START SOURCE MATERIAL
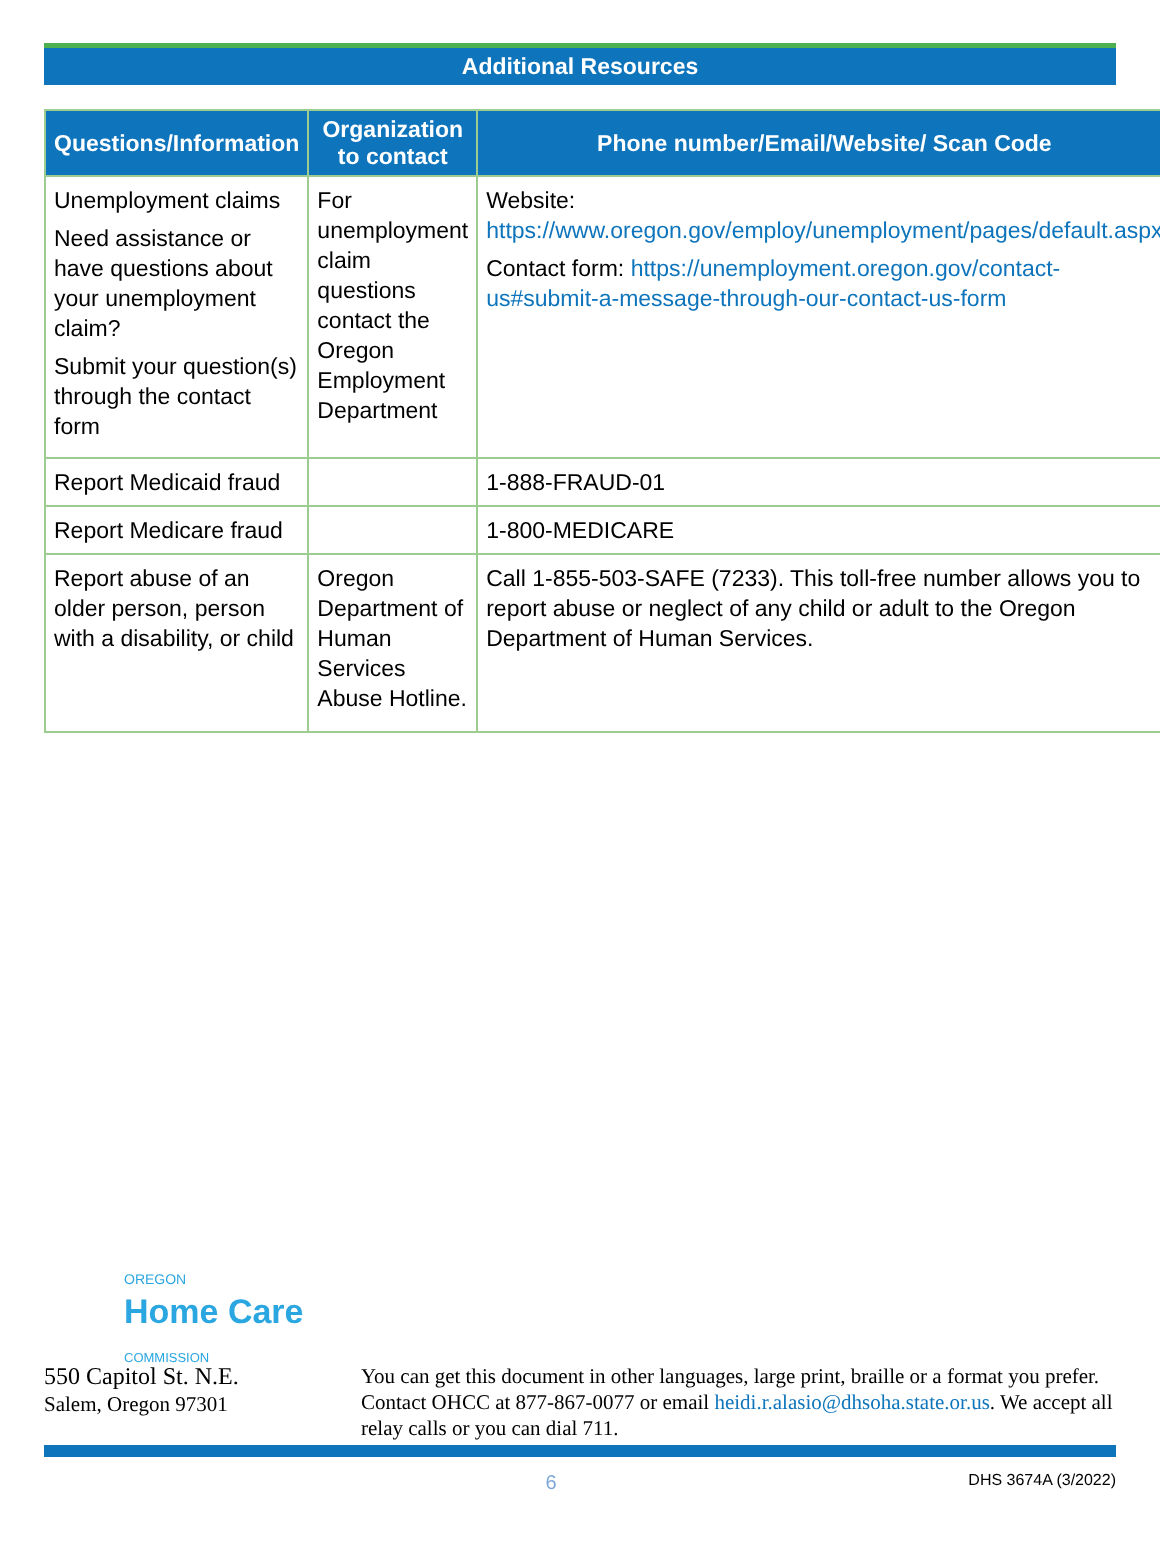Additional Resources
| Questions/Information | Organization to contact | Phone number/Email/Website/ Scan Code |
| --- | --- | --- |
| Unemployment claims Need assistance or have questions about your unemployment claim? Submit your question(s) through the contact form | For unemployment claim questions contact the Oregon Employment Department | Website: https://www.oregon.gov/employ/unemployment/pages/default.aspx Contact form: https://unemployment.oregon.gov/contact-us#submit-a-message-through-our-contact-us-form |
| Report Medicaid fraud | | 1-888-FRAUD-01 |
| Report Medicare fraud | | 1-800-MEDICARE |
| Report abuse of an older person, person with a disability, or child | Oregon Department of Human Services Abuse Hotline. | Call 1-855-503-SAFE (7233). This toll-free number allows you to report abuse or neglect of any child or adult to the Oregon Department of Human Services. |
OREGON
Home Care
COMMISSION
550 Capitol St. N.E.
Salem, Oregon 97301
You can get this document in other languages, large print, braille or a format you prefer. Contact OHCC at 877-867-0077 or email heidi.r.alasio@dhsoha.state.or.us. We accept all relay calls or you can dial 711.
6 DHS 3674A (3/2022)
END SOURCE MATERIAL
### EXERCISE OBJECTIVE
Return the records above verbatim, leaving out images.

### ANSWER SPACE
Additional Resources
| Questions/Information | Organization to contact | Phone number/Email/Website/ Scan Code |
| --- | --- | --- |
| Unemployment claims Need assistance or have questions about your unemployment claim? Submit your question(s) through the contact form | For unemployment claim questions contact the Oregon Employment Department | Website: https://www.oregon.gov/employ/unemployment/pages/default.aspx Contact form: https://unemployment.oregon.gov/contact-us#submit-a-message-through-our-contact-us-form |
| Report Medicaid fraud | | 1-888-FRAUD-01 |
| Report Medicare fraud | | 1-800-MEDICARE |
| Report abuse of an older person, person with a disability, or child | Oregon Department of Human Services Abuse Hotline. | Call 1-855-503-SAFE (7233). This toll-free number allows you to report abuse or neglect of any child or adult to the Oregon Department of Human Services. |
OREGON
Home Care
COMMISSION
550 Capitol St. N.E.
Salem, Oregon 97301
You can get this document in other languages, large print, braille or a format you prefer. Contact OHCC at 877-867-0077 or email heidi.r.alasio@dhsoha.state.or.us. We accept all relay calls or you can dial 711.
6 DHS 3674A (3/2022)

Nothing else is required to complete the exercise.